Scarface, Howard Hawks (1932) – 2/5: un film de gangsters inspiré par la vie d’Al Capone. Il y a beaucoup à dire sur ce film (il suffit d’aller voir la page en anglais sur wikipedia) mais je n’ai pas trop accroché. Les scènes de fusillades sont pas mal, très réalistes, mais je me rends compte que je n’aime pas l’acteur principal, Paul Muni. A noter: un perroquet en cage (et Boris Karloff qui ne joue pas de rôle de monstre ici).

Oorlog en terpentijn

Stefan Hertmans, Oorlog en terpentijn (Guerre et térébenthine): comme dans Le coeur converti, Stefan Hertmans part de son histoire personnelle et d’un document qu’il a trouvé. Dans le cadre de ce récit, il s’agit des carnets dans lesquels sont grand-père a écrit ses mémoires. Hertmans nous plonge dans la vie quotidienne des gens au tournant du siècle, à Gand. Son grand-père, Urbain, vient d’une famille très modeste, pauvre même. Il est en admiration devant le travail de son père qui restaure des vieilles fresques religieuses. C’est de là que lui viendra son goût de la peinture. En 1914, il doit combattre en première ligne et passera quatre ans dans les tranchées, survivant à plusieurs blessures. Hertmans décrit cette vie avec minutie, dressant en même temps le portrait d’une société très régulée par la religion, ne laissant aucune place au plaisir.
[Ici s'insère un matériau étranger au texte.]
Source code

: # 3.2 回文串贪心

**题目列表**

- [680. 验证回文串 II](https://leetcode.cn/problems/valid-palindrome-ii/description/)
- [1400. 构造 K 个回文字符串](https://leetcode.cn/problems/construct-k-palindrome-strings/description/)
J’ai beaucoup aimé ce portrait d’une époque, d’autant plus que mon grand-mère a suivi en partie le même parcours (il est originaire de la région de Gand et a passé quatre ans dans les tranchées). C’était donc une manière pour moi de renouer avec une histoire de famille dont je ne connaîtrai jamais les détails (mon grand-père n’a rien écrit, juste raconté un peu). Par contre, j’ai parfois trouvé le temps un peu long dans les parties décrivant l’amour de l’art et de la peinture, ce qui fait baisser mon appréciation du livre.